# Which gym to choose in Bangkok?



## manchu (Nov 15, 2009)

Hi. I have a question for those of you who are familiar with gyms in Thailand. I am a female planning to practice at a gym in Thailand for about 10 days. I am looking for a gym in/near Bangkok. So far, I narrowed down to Jitti and/or Sor Vorapin 2. They both sound great, and I have a hard time choosing. Should I just visit both for five days? Or, should I pick one and focus there? Can you give me some recommendations regarding the gyms I mentioned?

Thank you.


----------



## Akira (Nov 15, 2009)

Personally I would choose Jiitis, but you can read some information about these places from people who have trained there (scroll down to the bottom of both pages)
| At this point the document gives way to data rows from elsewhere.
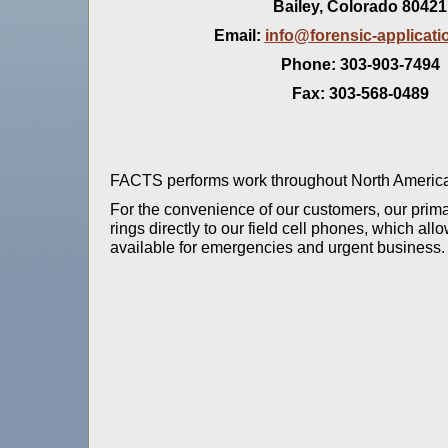
Bailey, Colorado 80421
Email:
info@forensic-applicat
Phone: 303-903-7494
Fax: 303-568-0489
FACTS performs work throughout North American
For the convenience of our customers, our prima
rings directly to our field cell phones, which al
available for emergencies and urgent business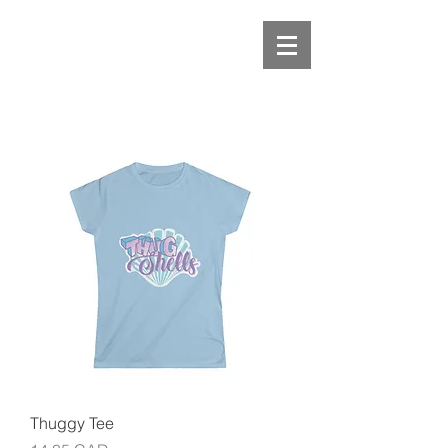
Thuggy Tee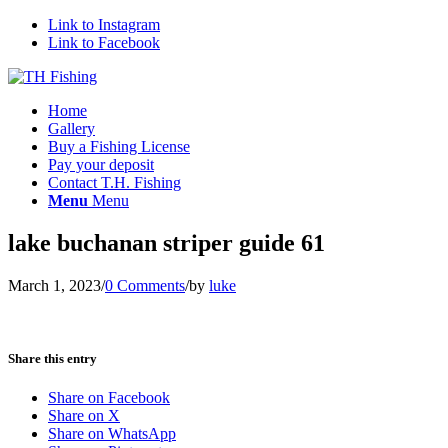
Link to Instagram
Link to Facebook
Home
Gallery
Buy a Fishing License
Pay your deposit
Contact T.H. Fishing
Menu
Menu
lake buchanan striper guide 61
March 1, 2023
/
0 Comments
/
by
luke
Share this entry
Share on Facebook
Share on X
Share on WhatsApp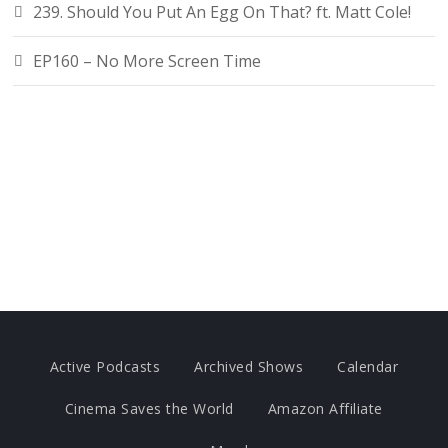
239. Should You Put An Egg On That? ft. Matt Cole!
EP160 – No More Screen Time
Active Podcasts
Archived Shows
Calendar
Cinema Saves the World
Amazon Affiliate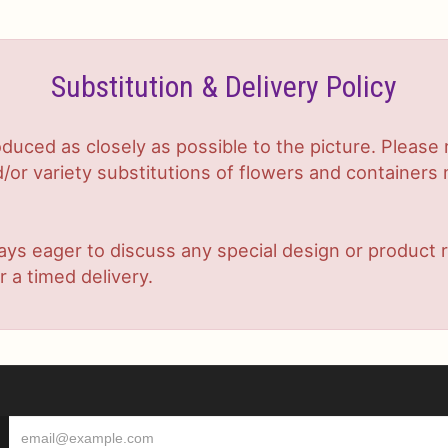
Substitution & Delivery Policy
duced as closely as possible to the picture. Plea
or variety substitutions of flowers and containers m
lways eager to discuss any special design or produc
r a timed delivery.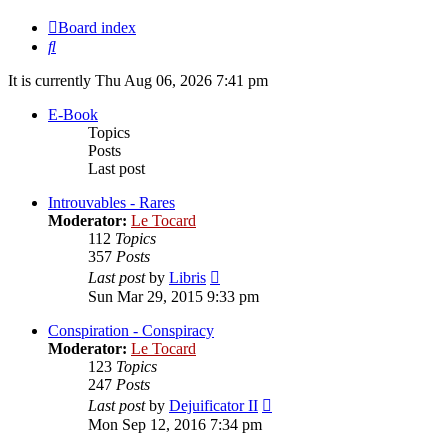
Board index
Search
It is currently Thu Aug 06, 2026 7:41 pm
E-Book
Topics
Posts
Last post
Introuvables - Rares
Moderator:
Le Tocard
112
Topics
357
Posts
View
Last post
by
Libris
the
Sun Mar 29, 2015 9:33 pm
latest
post
Conspiration - Conspiracy
Moderator:
Le Tocard
123
Topics
247
Posts
View
Last post
by
Dejuificator II
the
Mon Sep 12, 2016 7:34 pm
latest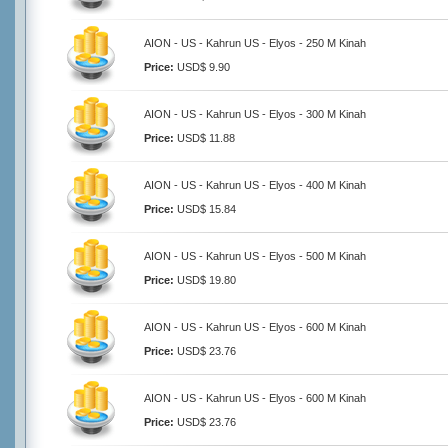
AION - US - Kahrun US - Elyos - 250 M Kinah
Price:
USD$ 9.90
AION - US - Kahrun US - Elyos - 300 M Kinah
Price:
USD$ 11.88
AION - US - Kahrun US - Elyos - 400 M Kinah
Price:
USD$ 15.84
AION - US - Kahrun US - Elyos - 500 M Kinah
Price:
USD$ 19.80
AION - US - Kahrun US - Elyos - 600 M Kinah
Price:
USD$ 23.76
AION - US - Kahrun US - Elyos - 600 M Kinah
Price:
USD$ 23.76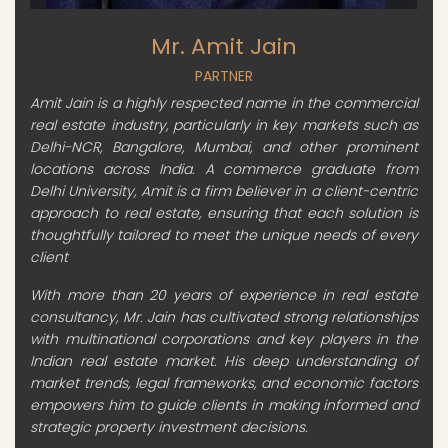
Mr. Amit Jain
PARTNER
Amit Jain is a highly respected name in the commercial
real estate industry, particularly in key markets such as
Delhi-NCR, Bangalore, Mumbai, and other prominent
locations across India. A commerce graduate from
Delhi University, Amit is a firm believer in a client-centric
approach to real estate, ensuring that each solution is
thoughtfully tailored to meet the unique needs of every
client
With more than 20 years of experience in real estate
consultancy, Mr. Jain has cultivated strong relationships
with multinational corporations and key players in the
Indian real estate market. His deep understanding of
market trends, legal frameworks, and economic factors
empowers him to guide clients in making informed and
strategic property investment decisions.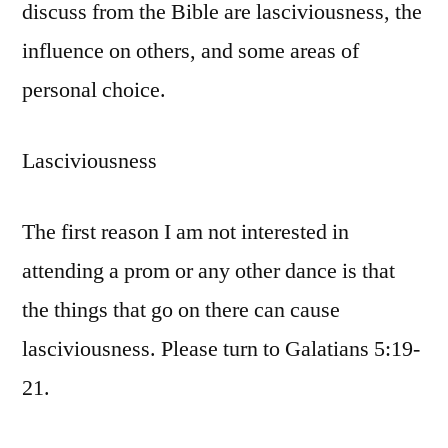
discuss from the Bible are lasciviousness, the
influence on others, and some areas of
personal choice.
Lasciviousness
The first reason I am not interested in
attending a prom or any other dance is that
the things that go on there can cause
lasciviousness. Please turn to Galatians 5:19-
21.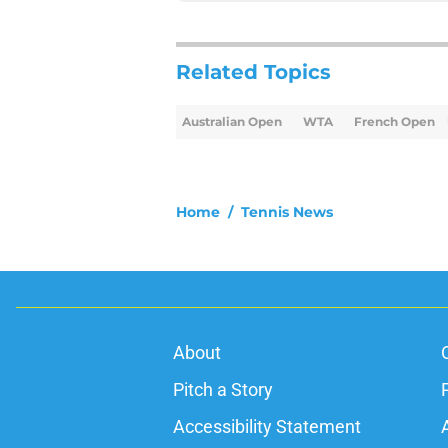
Related Topics
Australian Open
WTA
French Open
Home
/
Tennis News
About
Pitch a Story
Accessibility Statement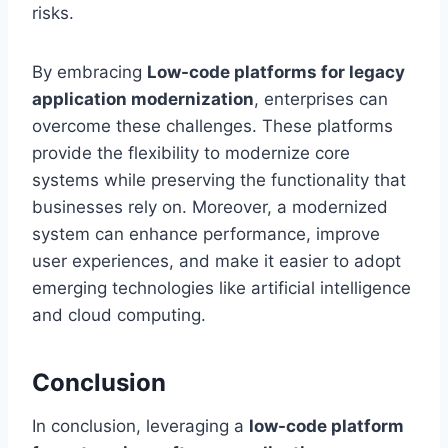
risks.
By embracing
Low-code platforms for legacy
application modernization
, enterprises can
overcome these challenges. These platforms
provide the flexibility to modernize core
systems while preserving the functionality that
businesses rely on. Moreover, a modernized
system can enhance performance, improve
user experiences, and make it easier to adopt
emerging technologies like artificial intelligence
and cloud computing.
Conclusion
In conclusion, leveraging a
low-code platform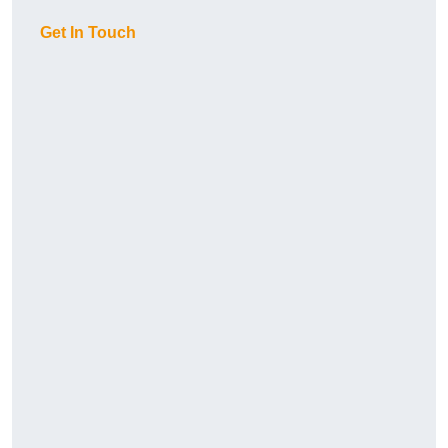
Get In Touch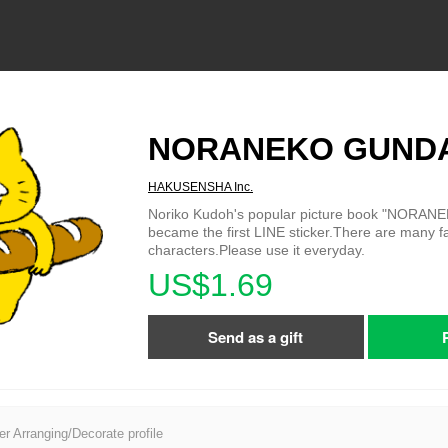
NORANEKO GUND
HAKUSENSHA Inc.
Noriko Kudoh's popular picture book "NORA
became the first LINE sticker.There are many
characters.Please use it everyday.
US$1.69
Send as a gift
er Arranging/Decorate profile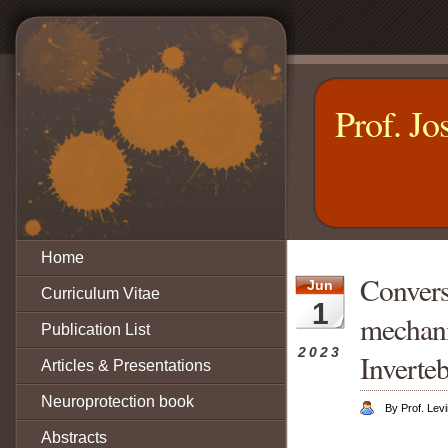
Prof. Jo
Home
Conversa
Jun
Curriculum Vitae
1
mechani
Publication List
2023
Inverteb
Articles & Presentations
Neuroprotection book
By Prof. Levi
Abstracts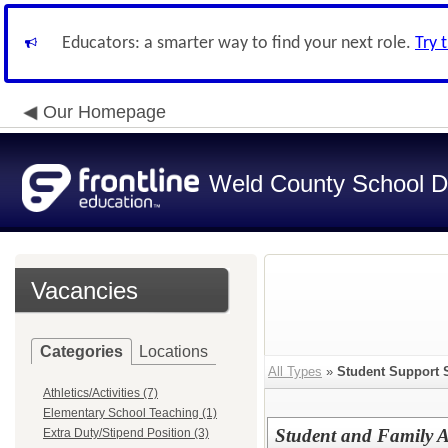
Educators: a smarter way to find your next role.
Try 
Our Homepage
Weld County School Di
Vacancies
Categories
Locations
All Types
»
Student Support 
Athletics/Activities (7)
Elementary School Teaching (1)
Student and Family 
Extra Duty/Stipend Position (3)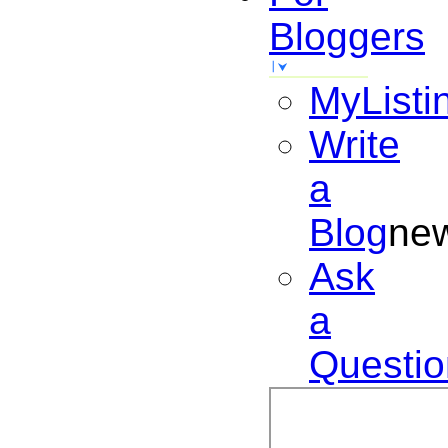
Bloggers
MyListi
Write
a
Blog
ne
Ask
a
Questio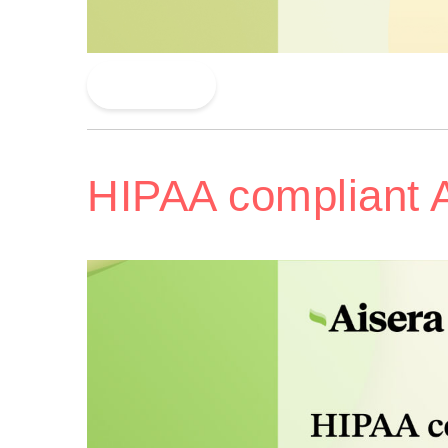
Read More
HIPAA compliant 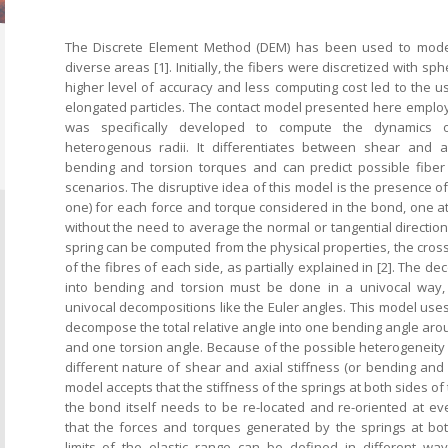
The Discrete Element Method (DEM) has been used to model e
diverse areas [1]. Initially, the fibers were discretized with sp
higher level of accuracy and less computing cost led to the u
elongated particles. The contact model presented here emplo
was specifically developed to compute the dynamics o
heterogenous radii. It differentiates between shear and a
bending and torsion torques and can predict possible fiber 
scenarios. The disruptive idea of this model is the presence of
one) for each force and torque considered in the bond, one at
without the need to average the normal or tangential direction
spring can be computed from the physical properties, the cross
of the fibres of each side, as partially explained in [2]. The d
into bending and torsion must be done in a univocal way,
univocal decompositions like the Euler angles. This model uses
decompose the total relative angle into one bending angle aro
and one torsion angle. Because of the possible heterogeneity 
different nature of shear and axial stiffness (or bending and t
model accepts that the stiffness of the springs at both sides of 
the bond itself needs to be re-located and re-oriented at ev
that the forces and torques generated by the springs at bo
limits of the elastic range can be defined in different way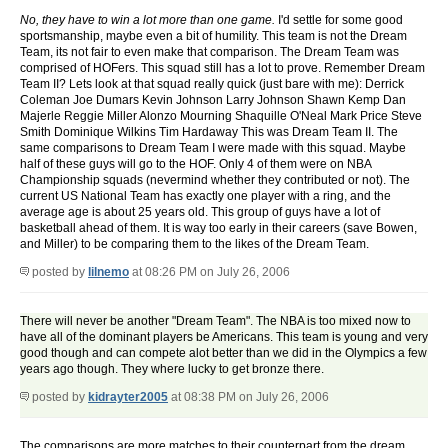
No, they have to win a lot more than one game.
I'd settle for some good
sportsmanship, maybe even a bit of humility. This team is not the Dream
Team, its not fair to even make that comparison. The Dream Team was
comprised of HOFers. This squad still has a lot to prove. Remember Dream
Team II? Lets look at that squad really quick (just bare with me): Derrick
Coleman Joe Dumars Kevin Johnson Larry Johnson Shawn Kemp Dan
Majerle Reggie Miller Alonzo Mourning Shaquille O'Neal Mark Price Steve
Smith Dominique Wilkins Tim Hardaway This was Dream Team II. The
same comparisons to Dream Team I were made with this squad. Maybe
half of these guys will go to the HOF. Only 4 of them were on NBA
Championship squads (nevermind whether they contributed or not). The
current US National Team has exactly one player with a ring, and the
average age is about 25 years old. This group of guys have a lot of
basketball ahead of them. It is way too early in their careers (save Bowen,
and Miller) to be comparing them to the likes of the Dream Team.
posted by
lilnemo
at 08:26 PM on July 26, 2006
There will never be another "Dream Team". The NBA is too mixed now to
have all of the dominant players be Americans. This team is young and very
good though and can compete alot better than we did in the Olympics a few
years ago though. They where lucky to get bronze there.
posted by
kidrayter2005
at 08:38 PM on July 26, 2006
The comparisons are more matches to their counterpart from the dream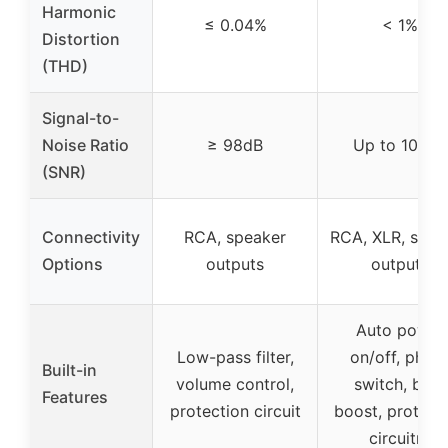
Harmonic
≤ 0.04%
< 1%
Distortion
(THD)
Signal-to-
Noise Ratio
≥ 98dB
Up to 106dB
(SNR)
Connectivity
RCA, speaker
RCA, XLR, spea
Options
outputs
outputs
Auto power
Low-pass filter,
on/off, phas
Built-in
volume control,
switch, bass
Features
protection circuit
boost, protect
circuitry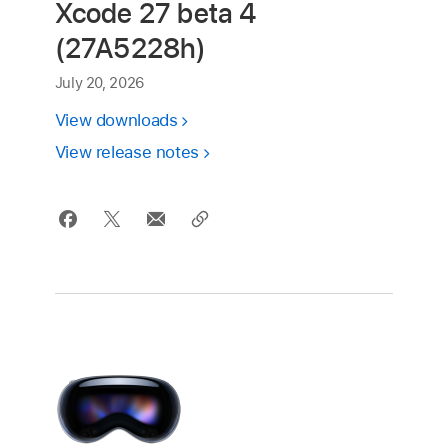
Xcode 27 beta 4
(27A5228h)
July 20, 2026
View downloads
View release notes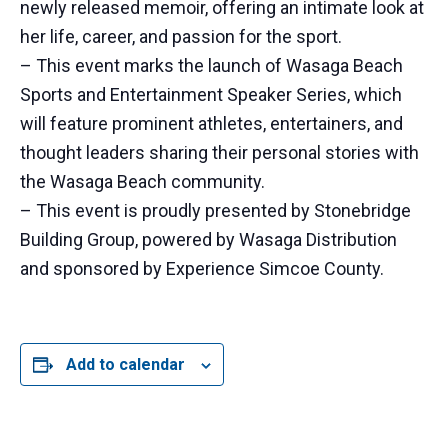
newly released memoir, offering an intimate look at
her life, career, and passion for the sport.
– This event marks the launch of Wasaga Beach
Sports and Entertainment Speaker Series, which
will feature prominent athletes, entertainers, and
thought leaders sharing their personal stories with
the Wasaga Beach community.
– This event is proudly presented by Stonebridge
Building Group, powered by Wasaga Distribution
and sponsored by Experience Simcoe County.
Add to calendar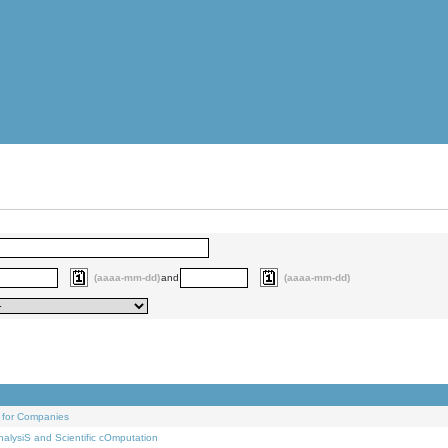
(aaaa-mm-dd)
and
(aaaa-mm-dd)
 for Companies
alysiS and Scientific cOmputation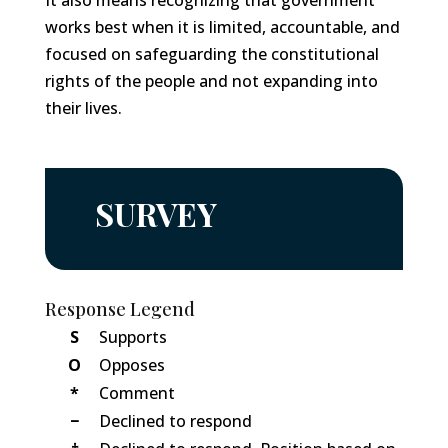
It also means recognizing that government
works best when it is limited, accountable, and
focused on safeguarding the constitutional
rights of the people and not expanding into
their lives.
SURVEY
Response Legend
S
Supports
O
Opposes
*
Comment
−
Declined to respond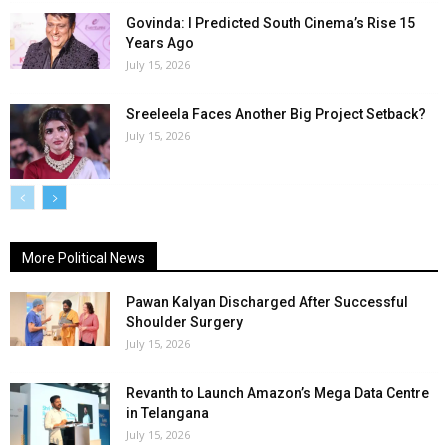
Govinda: I Predicted South Cinema’s Rise 15
Years Ago
July 15, 2026
Sreeleela Faces Another Big Project Setback?
July 15, 2026
More Political News
Pawan Kalyan Discharged After Successful
Shoulder Surgery
July 15, 2026
Revanth to Launch Amazon’s Mega Data Centre
in Telangana
July 15, 2026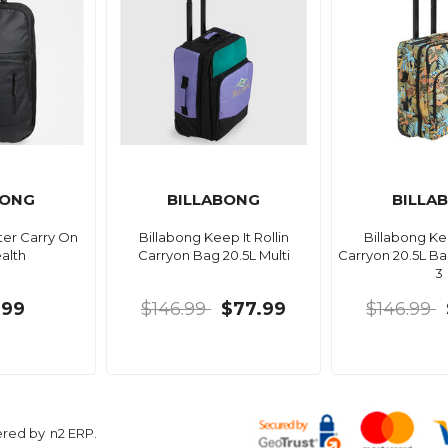
BONG
BILLABONG
BILLA
ter Carry On
Billabong Keep It Rollin
Billabong Kee
alth
Carryon Bag 20.5L Multi
Carryon 20.5L B
3
.99
$146.99
$77.99
$146.99
ered by
n2 ERP
.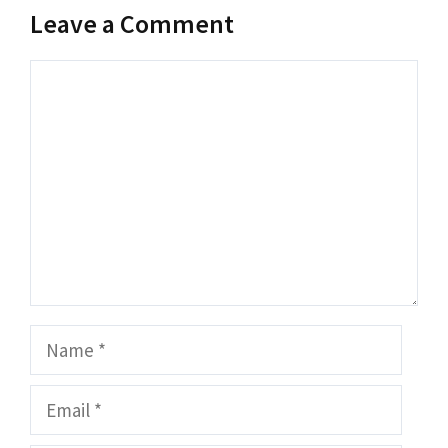
Leave a Comment
Comment
Name
Email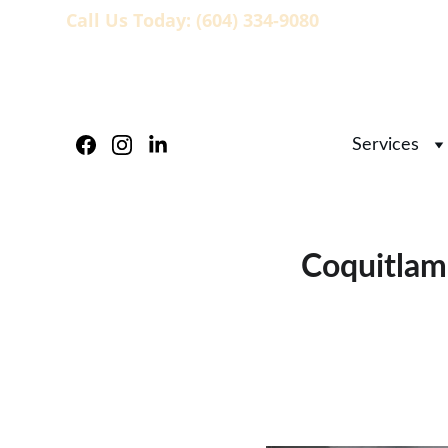
Call Us Today: (604) 334-9080
                   
Services
Coquitlam 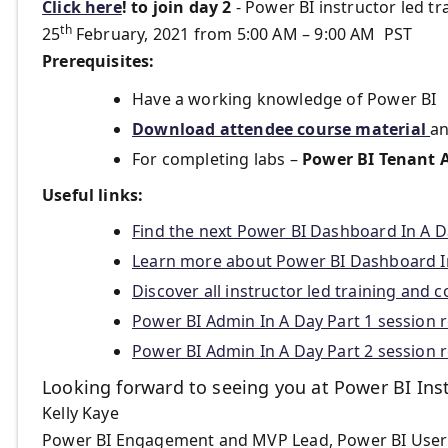
Click here
!
to join day 2
- Power BI instructor led tr
th
25
February, 2021 from 5:00 AM – 9:00 AM PST
Prerequisites:
Have a working knowledge of Power BI
Download attendee course material
an
For completing labs –
Power BI Tenant 
Useful links:
Find the next Power BI Dashboard In A D
Learn more about Power BI Dashboard In
Discover all instructor led training and 
Power BI Admin In A Day Part 1 session 
Power BI Admin In A Day Part 2 session 
Looking forward to seeing you at Power BI Ins
Kelly Kaye
Power BI Engagement and MVP Lead, Power BI User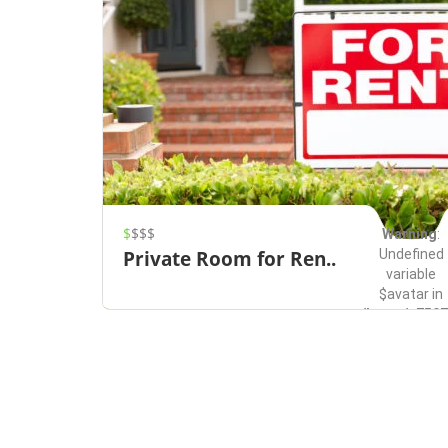
$
$$$
Warning
:
Undefined
Private Room for Ren..
variable
$avatar in
/home/u7507
content/them
Redmond
Rentals
on line
491
Save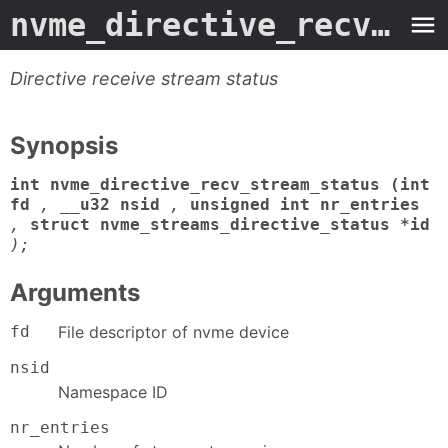
nvme_directive_recv_stream_status
Directive receive stream status
Synopsis
int nvme_directive_recv_stream_status (int
fd
,
__u32 nsid
,
unsigned int nr_entries
,
struct nvme_streams_directive_status *id
);
Arguments
fd
File descriptor of nvme device
nsid
Namespace ID
nr_entries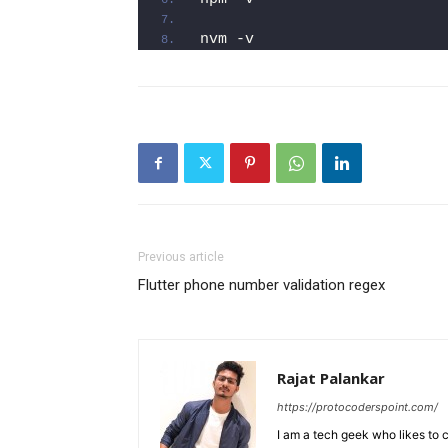
nvm -v
Previous article
Flutter phone number validation regex
Rajat Palankar
https://protocoderspoint.com/
I am a tech geek who likes to 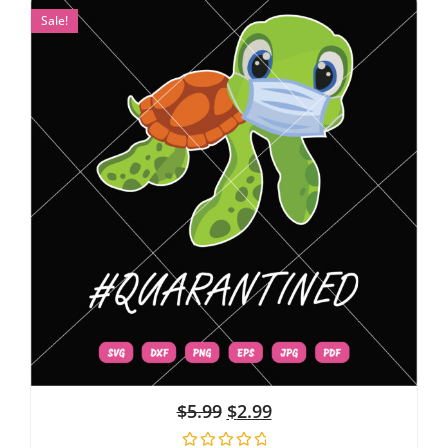
Sale!
$
5.99
$
2.99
http://www.muaythailand.com/camps/jittigym/index.php

http://www.muaythailand.com/camps/sorvorapin/index.php

I don't think 5 days is long enough to get a chance to train with all the trainers.  Everyone has different things they are good at and different tips/techniques to learn.


----------



## denmyos (Nov 16, 2009)

im going to this camp in july next year.

http://www.keatkhamtorn.com/

It fitts my needs.


----------



## Tez3 (Nov 16, 2009)

I know Fairtex will train women, not sure about the rest.


----------



## Thunder Foot (Nov 19, 2009)

I recommend Sasiprapa, though not mentioned in your choices. They have a great program, and are fair with foreigners. :asian:


----------



## EMT (Apr 10, 2018)

[QUOTE=" So far, I narrowed down to Jitti and/or Sor Vorapin."[/QUOTE]

Hey Manchu

I would pick Sor Vorapin Gym if I were you. It is more spacious than Jitty and it offers a better equipment for the same price - 500 baht - for a single training session.

7 best Muay Thai gyms in Bangkok


----------



## Tez3 (Apr 10, 2018)

EMT said:


> [QUOTE=" So far, I narrowed down to Jitti and/or Sor Vorapin."



Hey Manchu

I would pick Sor Vorapin Gym if I were you. It is more spacious than Jitty and it offers a better equipment for the same price - 500 baht - for a single training session.

7 best Muay Thai gyms in Bangkok[/QUOTE]


Hi, the OP was asking 9 years ago so I think she'll have made her choice by now. It's a shame she never came back to tell which she went to if any and how it went.


----------